=== Section Start ===

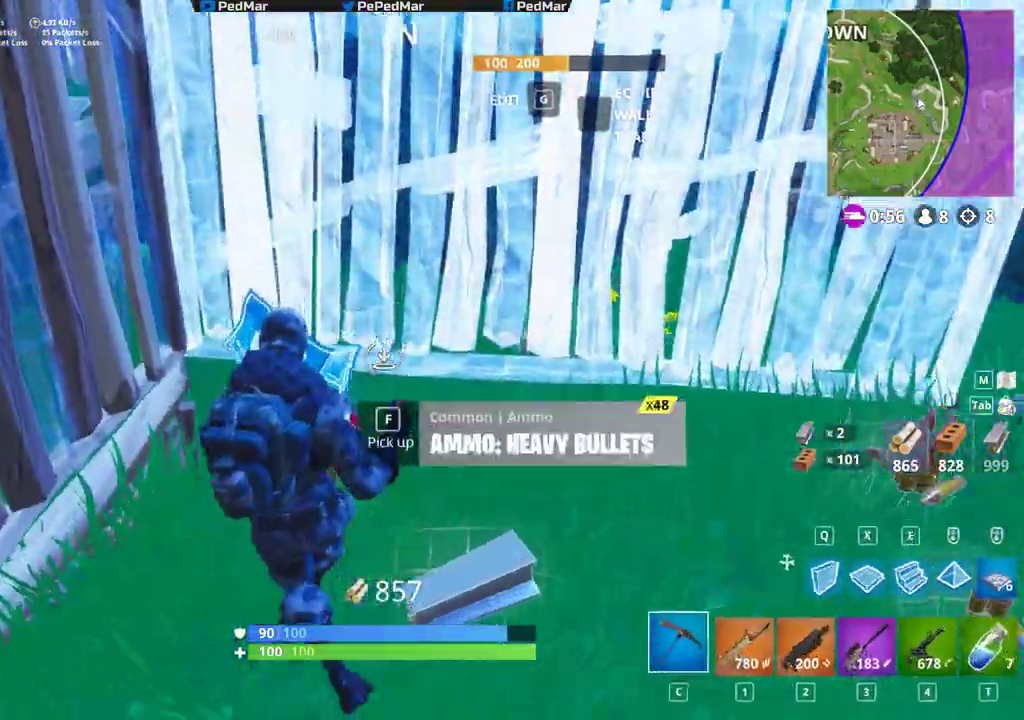
{"keys": ["d", "shift", "w"], "mouse": [], "events": [[150, "w", "down"], [167, "a", "up"], [317, "d", "down"], [367, "d", "up"], [500, "d", "down"]]}
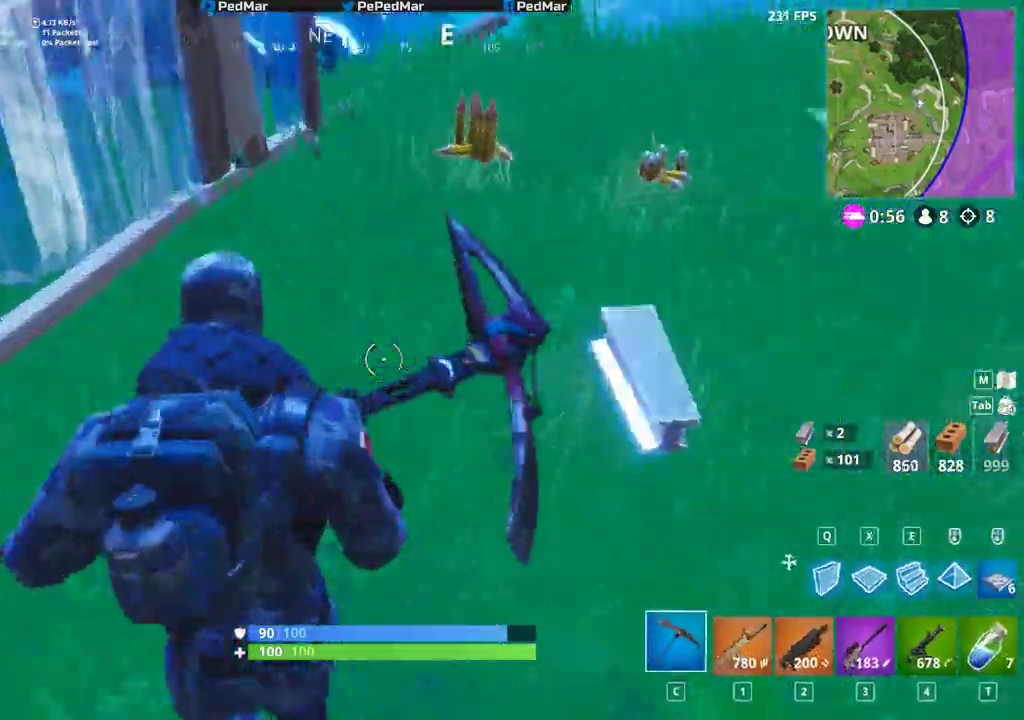
{"keys": ["d", "shift"], "mouse": [], "events": [[67, "d", "up"], [100, "a", "down"], [133, "a", "up"], [150, "d", "down"], [200, "w", "up"]]}
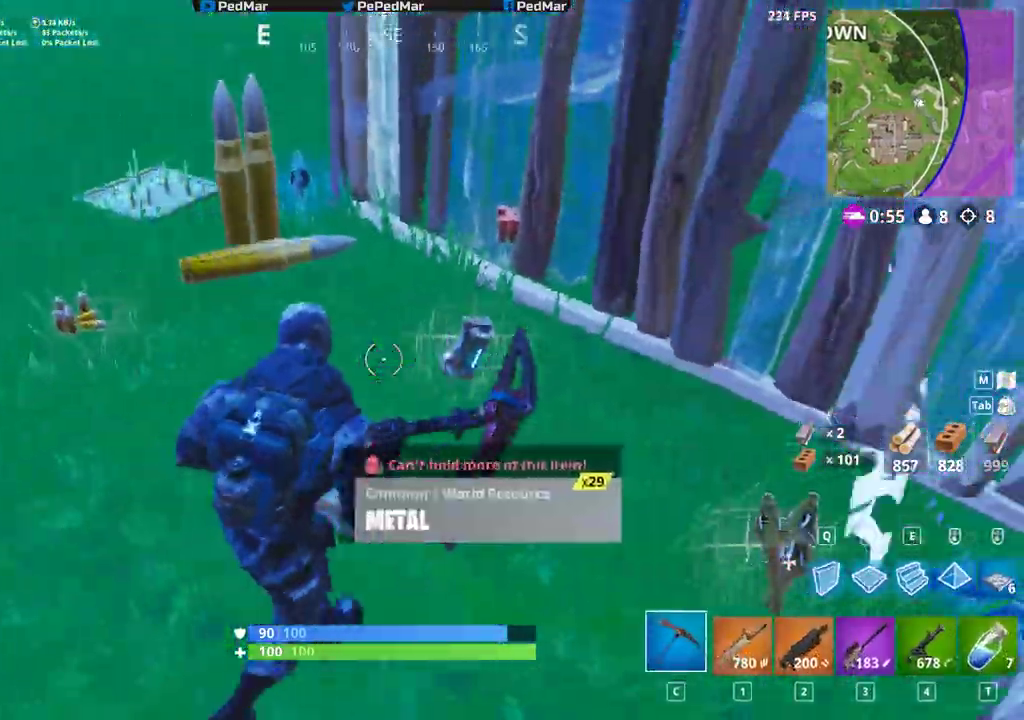
{"keys": ["a", "shift", "w"], "mouse": [], "events": [[50, "w", "down"], [483, "d", "up"], [500, "a", "down"]]}
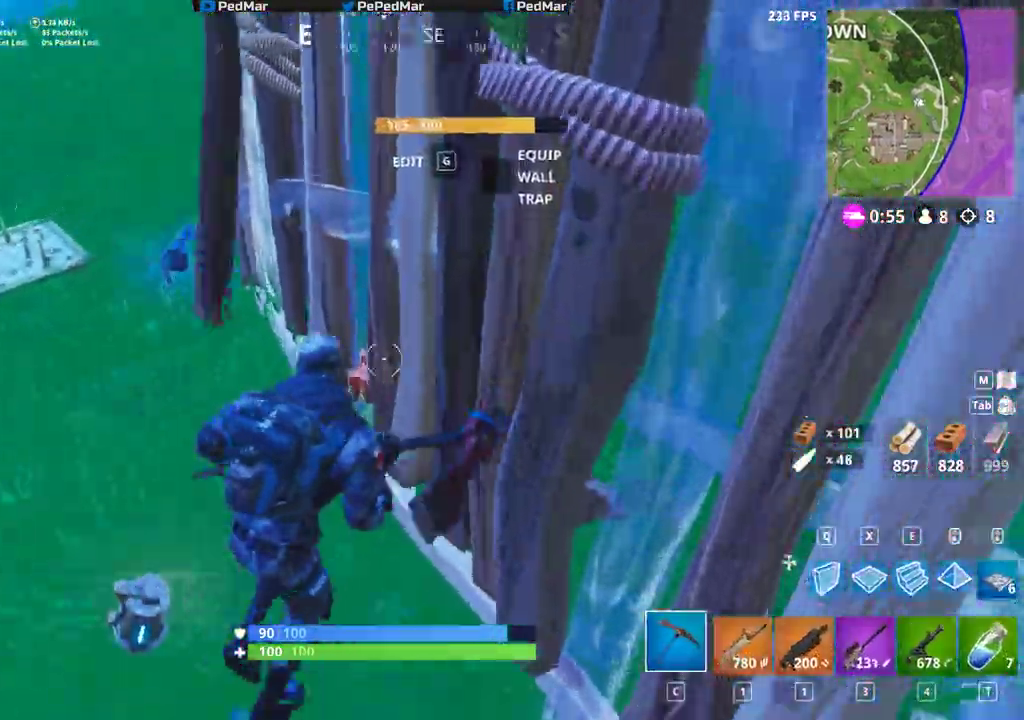
{"keys": ["a", "shift"], "mouse": [], "events": [[183, "f", "down"], [200, "w", "up"], [267, "f", "up"]]}
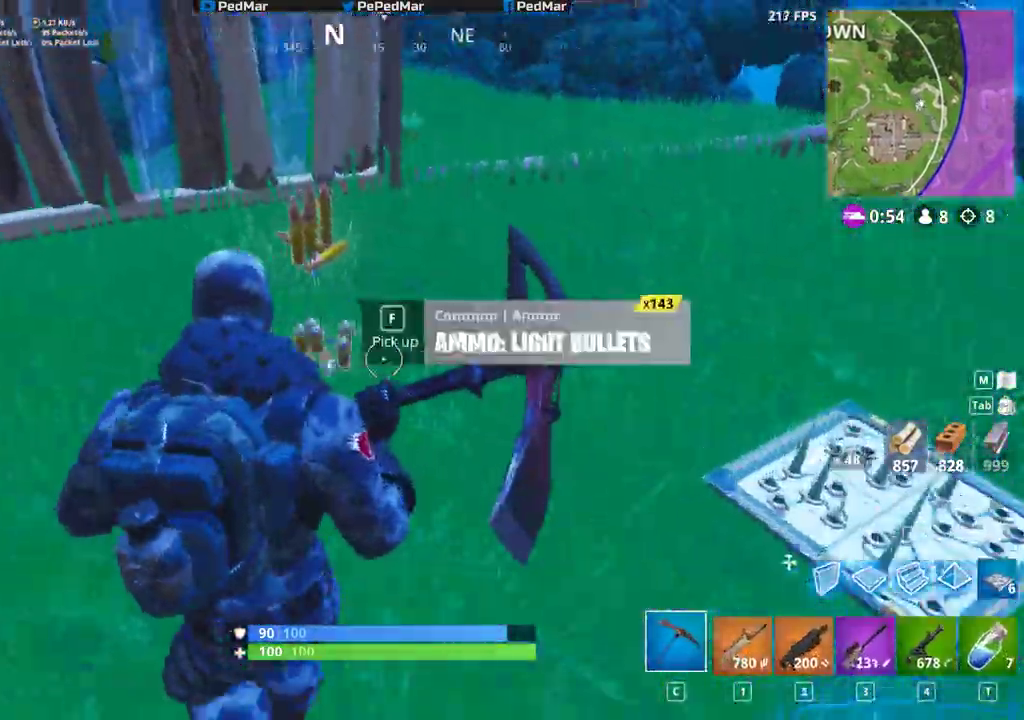
{"keys": ["shift", "w"], "mouse": [], "events": [[33, "w", "down"], [83, "f", "down"], [117, "a", "up"], [183, "f", "up"], [250, "f", "down"], [317, "f", "up"], [417, "f", "down"], [483, "f", "up"]]}
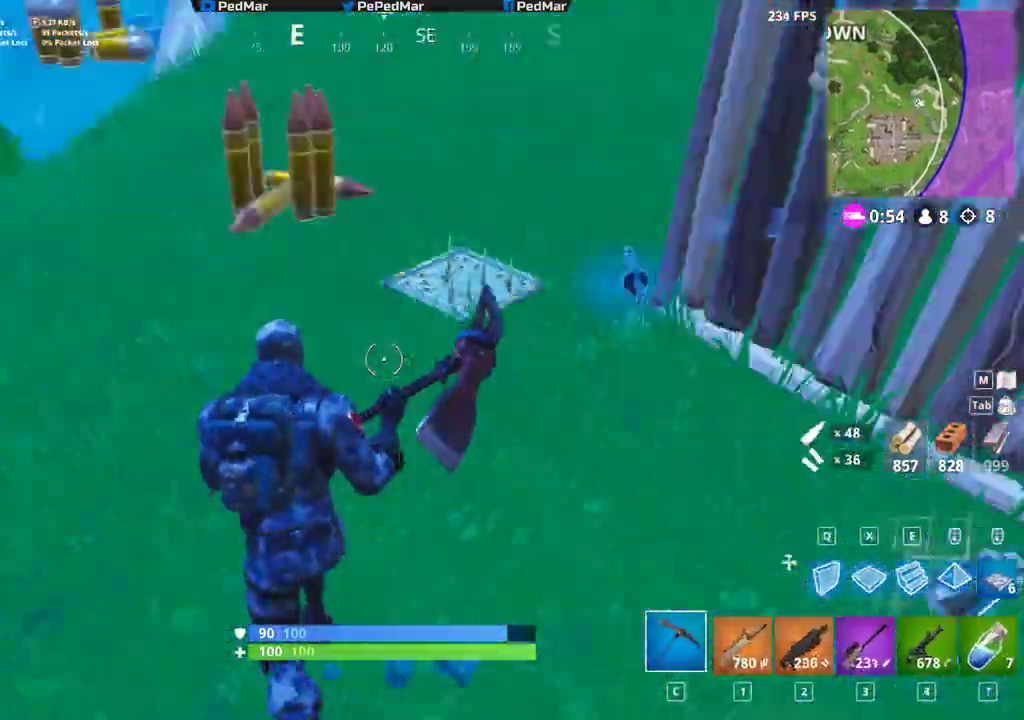
{"keys": ["shift", "w"], "mouse": [], "events": [[150, "w", "up"], [183, "w", "down"], [383, "f", "down"], [433, "w", "up"], [467, "f", "up"], [483, "w", "down"]]}
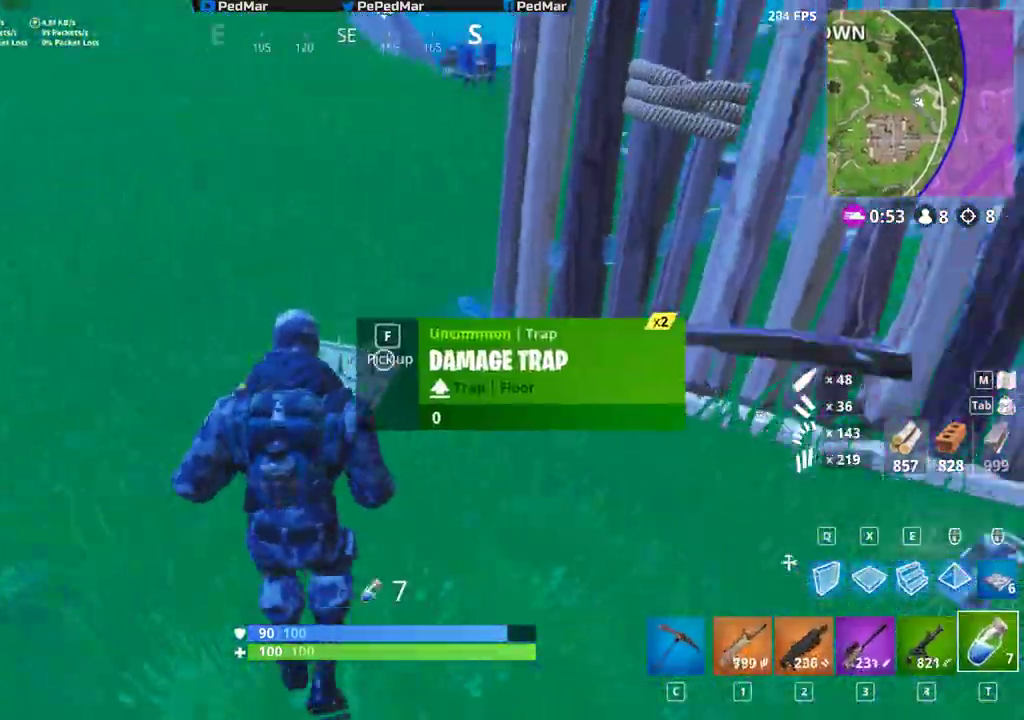
{"keys": ["shift", "w"], "mouse": [], "events": [[33, "w", "up"], [267, "w", "down"]]}
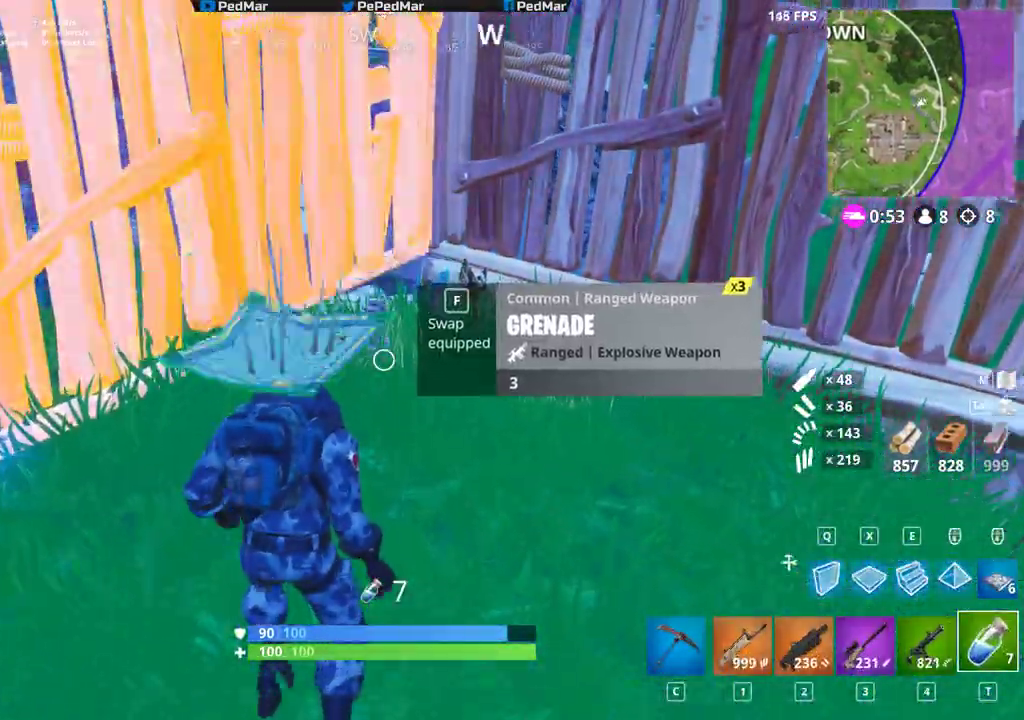
{"keys": ["d", "s", "shift"], "mouse": [], "events": [[50, "f", "down"], [133, "f", "up"], [167, "w", "up"], [233, "d", "down"], [350, "s", "down"]]}
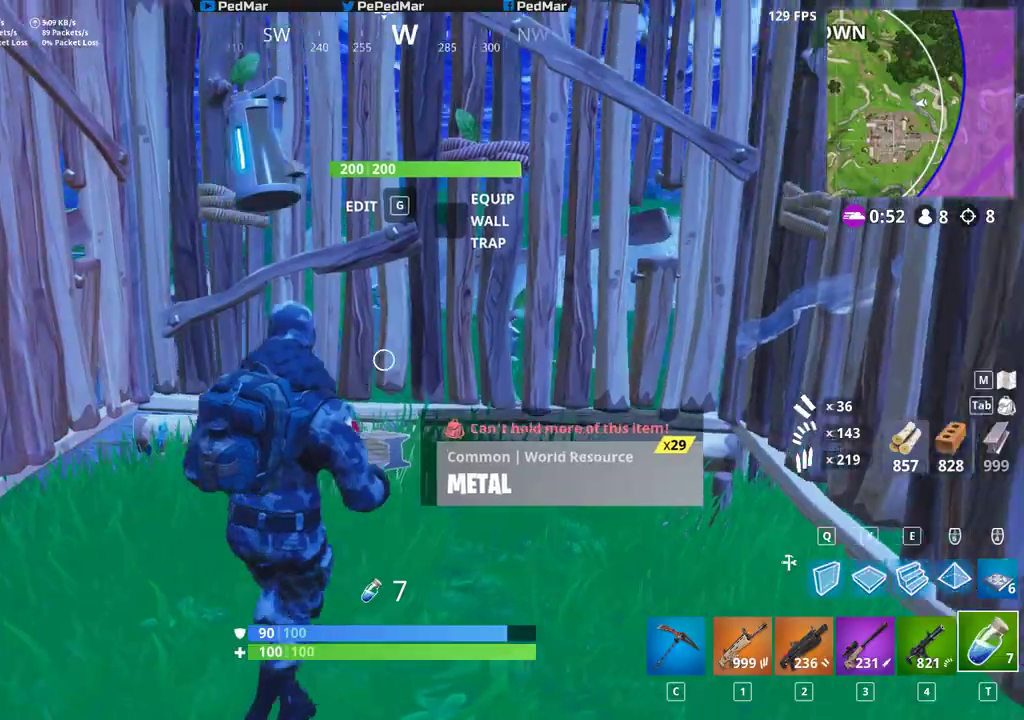
{"keys": ["shift"], "mouse": [], "events": [[317, "d", "up"], [333, "s", "up"]]}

=== Section End ===

● Assignment:
Without the pictures, extract every entry verbatim.

● Answer to this task:
{"keys": ["d", "shift", "w"], "mouse": [], "events": [[150, "w", "down"], [167, "a", "up"], [317, "d", "down"], [367, "d", "up"], [500, "d", "down"]]}
{"keys": ["d", "shift"], "mouse": [], "events": [[67, "d", "up"], [100, "a", "down"], [133, "a", "up"], [150, "d", "down"], [200, "w", "up"]]}
{"keys": ["a", "shift", "w"], "mouse": [], "events": [[50, "w", "down"], [483, "d", "up"], [500, "a", "down"]]}
{"keys": ["a", "shift"], "mouse": [], "events": [[183, "f", "down"], [200, "w", "up"], [267, "f", "up"]]}
{"keys": ["shift", "w"], "mouse": [], "events": [[33, "w", "down"], [83, "f", "down"], [117, "a", "up"], [183, "f", "up"], [250, "f", "down"], [317, "f", "up"], [417, "f", "down"], [483, "f", "up"]]}
{"keys": ["shift", "w"], "mouse": [], "events": [[150, "w", "up"], [183, "w", "down"], [383, "f", "down"], [433, "w", "up"], [467, "f", "up"], [483, "w", "down"]]}
{"keys": ["shift", "w"], "mouse": [], "events": [[33, "w", "up"], [267, "w", "down"]]}
{"keys": ["d", "s", "shift"], "mouse": [], "events": [[50, "f", "down"], [133, "f", "up"], [167, "w", "up"], [233, "d", "down"], [350, "s", "down"]]}
{"keys": ["shift"], "mouse": [], "events": [[317, "d", "up"], [333, "s", "up"]]}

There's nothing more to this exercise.